Article abstract


Introduction: blood-borne pathogens such as human immunodeficiency virus (HIV), hepatitis B and C (HBV and HCV) viruses and Treponema pallidum remain a major public health problem in sub-Saharan Africa. The purpose of this study was to assess the frequency and clinical implications of HIV, HBV, HCV and Treponema pallidum markers in blood donors in a rural area of Southeast Gabon (Koula-Moutou) from 2012 to 2017.

 

Methods: hepatitis B surface antigen (HBsAg), anti-HIV, anti-HCV and anti-Treponema pallidum antibodies were screened using rapid diagnostic tests.

 

Results: of a total of 5,706 blood donors, 1,054 (18.5%) were seropositive for at least one infectious marker and 59 (5.6%) had serologic evidence of multiple infections. The overall seroprevalence of HIV, HBsAg, HCV, and syphilis was 3.1%; 5.9%; 6.2% and 3.3%, respectively.
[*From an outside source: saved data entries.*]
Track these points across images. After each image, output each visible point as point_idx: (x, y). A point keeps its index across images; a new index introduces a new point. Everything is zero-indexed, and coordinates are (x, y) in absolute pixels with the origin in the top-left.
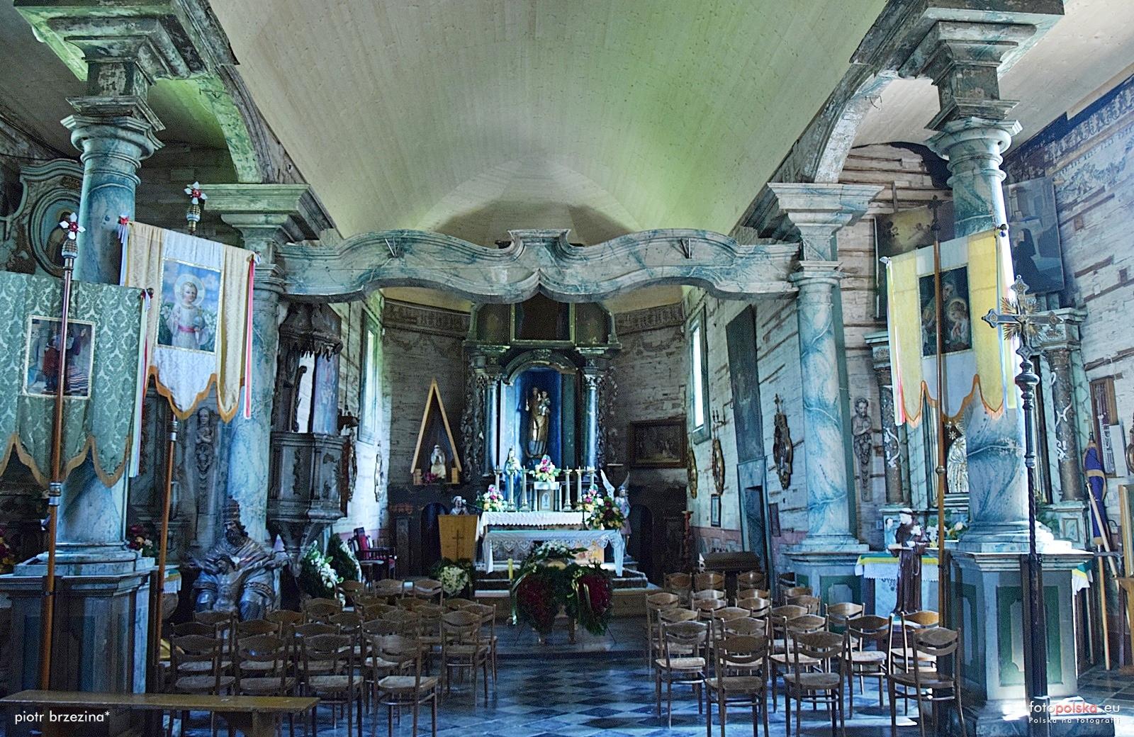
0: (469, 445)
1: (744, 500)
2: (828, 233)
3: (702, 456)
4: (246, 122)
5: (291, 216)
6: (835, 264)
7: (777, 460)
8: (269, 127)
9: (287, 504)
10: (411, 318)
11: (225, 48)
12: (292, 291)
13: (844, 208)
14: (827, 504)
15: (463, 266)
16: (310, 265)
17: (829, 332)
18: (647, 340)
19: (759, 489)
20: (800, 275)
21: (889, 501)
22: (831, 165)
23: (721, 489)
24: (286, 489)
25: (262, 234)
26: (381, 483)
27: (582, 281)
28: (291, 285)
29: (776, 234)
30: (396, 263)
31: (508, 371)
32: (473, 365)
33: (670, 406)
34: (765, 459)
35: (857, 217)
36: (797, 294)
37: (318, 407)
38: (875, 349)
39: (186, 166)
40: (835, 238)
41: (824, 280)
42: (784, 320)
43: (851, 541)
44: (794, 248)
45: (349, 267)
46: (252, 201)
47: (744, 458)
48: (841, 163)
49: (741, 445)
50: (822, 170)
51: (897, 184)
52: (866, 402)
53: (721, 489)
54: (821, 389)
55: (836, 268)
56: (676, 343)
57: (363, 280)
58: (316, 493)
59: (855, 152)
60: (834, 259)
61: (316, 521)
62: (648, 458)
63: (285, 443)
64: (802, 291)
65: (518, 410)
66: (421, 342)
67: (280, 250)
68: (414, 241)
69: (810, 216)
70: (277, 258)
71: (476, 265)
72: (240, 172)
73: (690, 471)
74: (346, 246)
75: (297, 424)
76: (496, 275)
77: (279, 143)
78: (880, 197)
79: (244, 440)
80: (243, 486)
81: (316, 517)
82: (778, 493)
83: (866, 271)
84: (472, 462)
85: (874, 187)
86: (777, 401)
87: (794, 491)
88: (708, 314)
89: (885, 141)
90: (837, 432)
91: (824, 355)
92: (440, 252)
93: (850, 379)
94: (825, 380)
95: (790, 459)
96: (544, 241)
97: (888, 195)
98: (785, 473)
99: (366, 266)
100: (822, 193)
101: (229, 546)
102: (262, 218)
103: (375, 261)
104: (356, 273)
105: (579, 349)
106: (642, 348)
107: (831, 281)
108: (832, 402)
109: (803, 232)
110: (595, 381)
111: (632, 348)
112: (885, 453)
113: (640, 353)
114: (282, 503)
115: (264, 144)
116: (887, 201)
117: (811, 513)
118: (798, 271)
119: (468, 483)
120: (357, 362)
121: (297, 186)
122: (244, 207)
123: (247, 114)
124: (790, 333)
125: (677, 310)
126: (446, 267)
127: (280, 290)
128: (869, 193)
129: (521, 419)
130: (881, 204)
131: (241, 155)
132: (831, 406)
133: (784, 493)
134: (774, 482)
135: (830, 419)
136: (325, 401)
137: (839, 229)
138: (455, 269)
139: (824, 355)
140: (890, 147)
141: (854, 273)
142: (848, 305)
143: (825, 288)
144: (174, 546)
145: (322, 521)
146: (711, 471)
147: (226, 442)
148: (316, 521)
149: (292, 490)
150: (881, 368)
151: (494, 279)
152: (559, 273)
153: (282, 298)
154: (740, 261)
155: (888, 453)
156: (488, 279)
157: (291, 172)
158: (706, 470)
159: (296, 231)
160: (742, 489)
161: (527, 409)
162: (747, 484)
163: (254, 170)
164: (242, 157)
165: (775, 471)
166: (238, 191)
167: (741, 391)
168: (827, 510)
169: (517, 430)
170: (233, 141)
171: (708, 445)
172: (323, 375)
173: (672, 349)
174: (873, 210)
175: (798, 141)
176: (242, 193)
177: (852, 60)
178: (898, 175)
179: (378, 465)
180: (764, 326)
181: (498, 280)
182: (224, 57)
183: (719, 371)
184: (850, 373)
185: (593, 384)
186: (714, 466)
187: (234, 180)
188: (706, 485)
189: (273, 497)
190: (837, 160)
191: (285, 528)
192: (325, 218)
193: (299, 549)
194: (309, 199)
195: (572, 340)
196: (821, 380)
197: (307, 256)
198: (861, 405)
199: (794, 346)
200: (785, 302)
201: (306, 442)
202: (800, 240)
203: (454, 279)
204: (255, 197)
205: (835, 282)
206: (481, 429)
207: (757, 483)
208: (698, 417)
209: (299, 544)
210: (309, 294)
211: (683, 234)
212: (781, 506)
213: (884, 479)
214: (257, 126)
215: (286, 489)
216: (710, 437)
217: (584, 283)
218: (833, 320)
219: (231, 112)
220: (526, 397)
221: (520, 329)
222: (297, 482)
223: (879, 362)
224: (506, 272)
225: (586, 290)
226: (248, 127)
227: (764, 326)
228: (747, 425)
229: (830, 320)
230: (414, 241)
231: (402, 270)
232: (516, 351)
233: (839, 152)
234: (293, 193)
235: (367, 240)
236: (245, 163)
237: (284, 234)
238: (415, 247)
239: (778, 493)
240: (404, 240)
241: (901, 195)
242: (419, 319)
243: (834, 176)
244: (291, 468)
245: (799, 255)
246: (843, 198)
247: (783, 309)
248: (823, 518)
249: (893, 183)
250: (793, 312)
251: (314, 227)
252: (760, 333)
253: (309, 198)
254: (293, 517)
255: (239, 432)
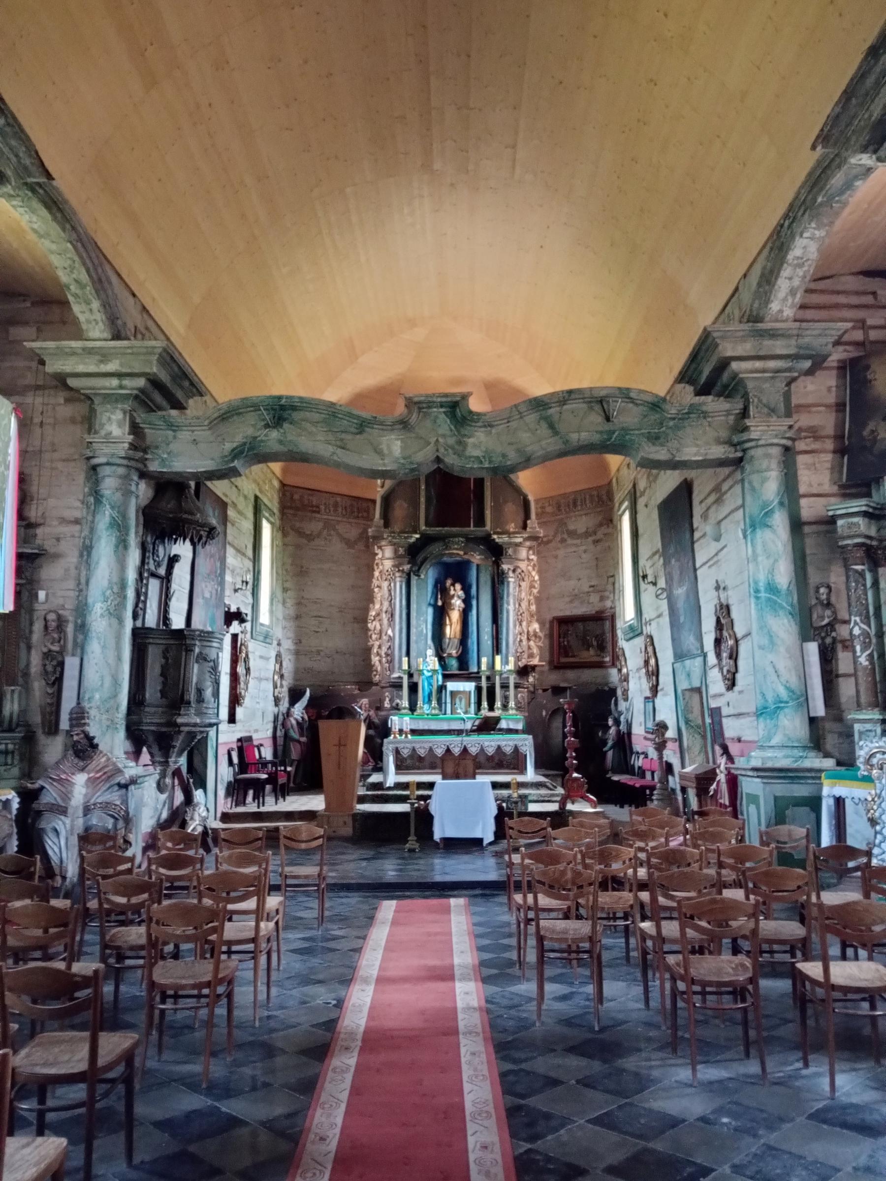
0: (377, 643)
1: (681, 702)
2: (781, 385)
3: (632, 652)
4: (84, 264)
5: (149, 380)
6: (789, 422)
7: (718, 655)
8: (119, 275)
9: (153, 710)
10: (312, 506)
11: (30, 156)
12: (154, 467)
13: (802, 352)
14: (782, 708)
15: (349, 437)
16: (175, 437)
17: (781, 504)
18: (572, 527)
19: (698, 690)
20: (745, 436)
21: (859, 706)
22: (785, 299)
23: (655, 690)
24: (152, 692)
25: (117, 401)
26: (282, 686)
27: (486, 452)
28: (152, 460)
29: (718, 388)
30: (274, 434)
31: (419, 562)
32: (380, 556)
33: (598, 598)
34: (705, 656)
35: (818, 363)
36: (741, 460)
37: (198, 601)
38: (840, 522)
39: (26, 323)
40: (789, 391)
41: (776, 441)
42: (726, 492)
43: (812, 754)
44: (738, 406)
45: (220, 439)
46: (101, 362)
47: (680, 656)
48: (798, 296)
49: (675, 641)
50: (775, 306)
51: (870, 322)
52: (829, 587)
53: (655, 690)
54: (772, 571)
55: (791, 427)
56: (604, 530)
57: (236, 454)
58: (186, 697)
59: (813, 286)
60: (788, 414)
61: (186, 729)
62: (573, 656)
63: (151, 641)
64: (748, 456)
65: (430, 604)
66: (325, 532)
67: (138, 420)
68: (294, 408)
69: (758, 364)
70: (135, 429)
71: (365, 435)
72: (84, 327)
73: (620, 670)
74: (216, 415)
75: (169, 619)
76: (389, 447)
77: (134, 295)
78: (846, 338)
79: (98, 638)
80: (97, 690)
81: (187, 725)
82: (721, 695)
83: (830, 430)
84: (380, 661)
85: (840, 324)
86: (717, 588)
87: (741, 692)
88: (638, 494)
89: (854, 270)
90: (793, 623)
91: (774, 532)
92: (324, 421)
93: (808, 559)
94: (776, 561)
95: (734, 656)
96: (442, 406)
97: (858, 335)
98: (728, 671)
99: (239, 439)
100: (773, 334)
101: (76, 760)
102: (115, 382)
103: (250, 431)
104: (228, 446)
105: (495, 537)
106: (565, 536)
107: (784, 442)
108: (785, 587)
109: (750, 385)
110: (514, 571)
111: (554, 536)
112: (854, 648)
113: (563, 541)
114: (147, 709)
115: (110, 292)
116: (857, 344)
117: (761, 719)
118: (742, 432)
119: (377, 684)
120: (250, 553)
121: (153, 343)
122: (92, 369)
123: (84, 255)
124: (733, 507)
125: (604, 492)
126: (330, 437)
127: (140, 466)
128: (833, 332)
129: (434, 613)
130: (847, 347)
131: (83, 305)
132: (783, 592)
133: (731, 696)
134: (716, 683)
135: (782, 608)
136: (207, 595)
137: (794, 379)
138: (342, 440)
139: (774, 532)
140: (861, 277)
141: (814, 433)
142: (806, 472)
143: (776, 451)
144: (16, 762)
145: (193, 729)
146: (644, 670)
147: (79, 640)
148: (186, 729)
149: (159, 695)
150: (848, 545)
151: (386, 451)
152: (460, 443)
153: (143, 475)
154: (671, 423)
155: (858, 648)
156: (379, 452)
157: (148, 326)
158: (638, 670)
159: (158, 398)
160: (679, 691)
161: (440, 603)
162: (683, 685)
163: (101, 324)
164: (84, 307)
165: (716, 670)
166: (84, 349)
167: (676, 577)
168: (781, 717)
169: (430, 626)
170: (72, 287)
171: (639, 642)
172: (203, 566)
173: (599, 535)
174: (837, 355)
175: (745, 276)
176: (90, 351)
177: (814, 147)
178: (871, 311)
179: (278, 666)
180: (701, 502)
181: (390, 452)
182: (33, 169)
183: (651, 557)
184: (808, 552)
185: (511, 574)
186: (647, 663)
187: (79, 335)
188: (638, 686)
189: (136, 701)
190: (793, 292)
191: (151, 738)
192: (192, 384)
193: (167, 762)
194: (168, 359)
195: (488, 527)
196: (771, 561)
197: (173, 427)
198: (822, 590)
199: (738, 522)
200: (727, 470)
201: (176, 639)
202: (746, 397)
203: (339, 451)
204: (104, 356)
205: (789, 443)
206: (390, 625)
207: (696, 683)
208: (628, 612)
209: (167, 755)
210: (174, 470)
211: (603, 393)
212: (725, 711)
213: (853, 679)
214: (100, 270)
215: (152, 692)
216: (641, 633)
217: (488, 454)
218: (787, 487)
219: (66, 250)
220: (441, 589)
221: (431, 516)
222: (164, 684)
223: (844, 538)
224: (399, 443)
225: (490, 462)
226: (88, 271)
227: (701, 502)
228: (685, 616)
229: (783, 489)
230: (294, 408)
231: (281, 442)
232: (427, 540)
233: (796, 282)
234: (150, 352)
235: (238, 408)
236: (88, 314)
237: (142, 400)
238: (296, 416)
239: (721, 695)
240: (283, 408)
241: (874, 335)
242: (322, 507)
243: (788, 312)
244: (157, 670)
245: (744, 413)
246: (801, 341)
247: (724, 480)
248: (776, 726)
249: (863, 322)
250: (736, 483)
251: (179, 395)
252: (697, 510)
253: (170, 358)
254: (158, 724)
255: (93, 628)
HIV, syphilis and HCV distributions were associated with neither the sex nor the age of the donors. Only HBsAg seroprevalence was significantly higher in donors of the age group 26-35 years old compared to donors of the age group 36-45 years (OR = 1.43 (95% CI: 1.01-2.04), P = 0.045). There was a significant increase in the frequencies of HIV and syphilis and a regression of HBsAg and HCV among blood donors.

 

Conclusion: this study presents the epidemiology of the main pathogens detected in blood donors in a rural area in Gabon. We found that the overall distribution of transfusion transmitted infectious diseases were lower than those observed in the general population but could be underestimated due to the use of rapid diagnostic tests (RDTs) in the screening process of the blood donations.